At last, NASA's scientists have solved the mystery behind the rock that materialised out of nowhere right in front of the Mars Curiosity rover–the infamous doughnut rock–that surprised everyone at mission control.
The mystery prompted NASA Mars Exploration Rover lead scientist Steve Squyres to exclaim "wait a second, that wasn't there before, it can't be right. Oh my god! It wasn't there before!"
One day it wasn't there and four days later it magically appeared right in front of the rover's cameras. The event fired up speculation all over the internet, with the usual conspiracy theorists claiming it was aliens and one even suing the US Federal Government demanding for resources to be devoted to this rock.

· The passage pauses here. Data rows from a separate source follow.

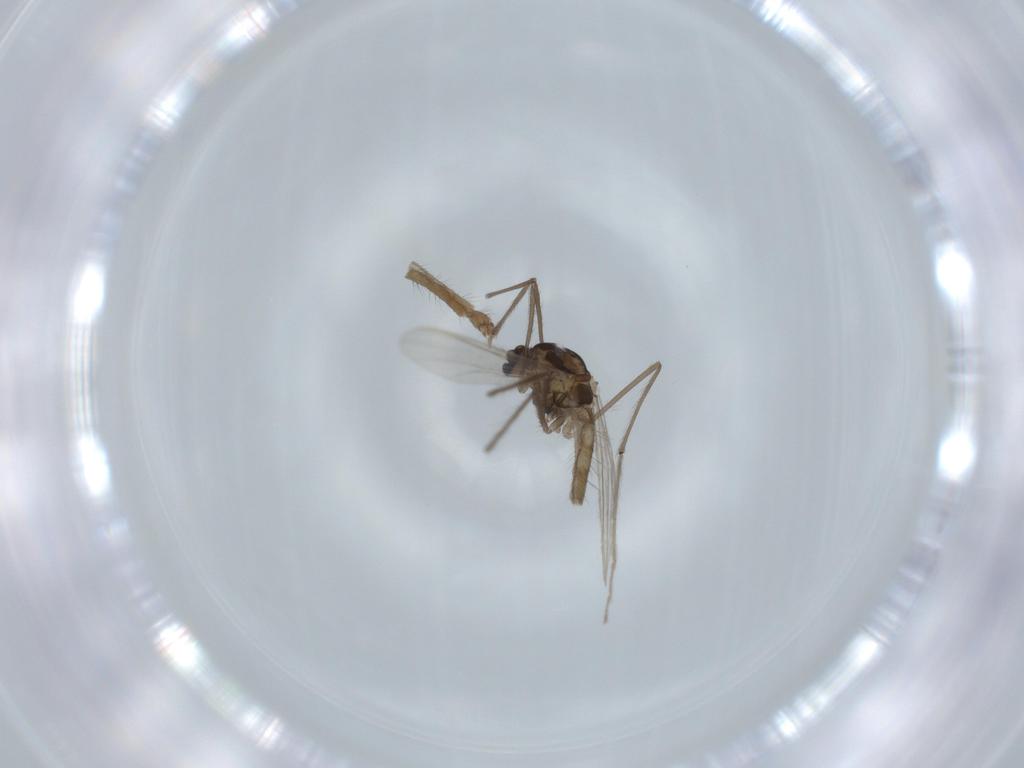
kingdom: Animalia
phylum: Arthropoda
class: Insecta
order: Diptera
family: Chironomidae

Now Squyres and his team claim that the rock mystery has been solved at last:
Researchers have determined the now-infamous Martian rock resembling a doughnut, dubbed Pinnacle Island, is a piece of a larger rock broken and moved by the wheel of NASA's Mars Exploration Rover Opportunity in early January.

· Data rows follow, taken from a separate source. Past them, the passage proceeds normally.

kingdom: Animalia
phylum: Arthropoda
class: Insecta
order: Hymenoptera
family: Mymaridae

Only about 1.5 inches wide (4 centimetres), the white-rimmed, red-centred rock caused a stir last month when it appeared in an image the rover took Jan. 8 at a location where it was not present four days earlier.
According to Opportunity Deputy Principal Investigator Ray Arvidson of Washington University in St. Louis, "once we moved Opportunity a short distance, after inspecting Pinnacle Island, we could see directly uphill an overturned rock that has the same unusual appearance. We drove over it. We can see the track. That's where Pinnacle Island came from."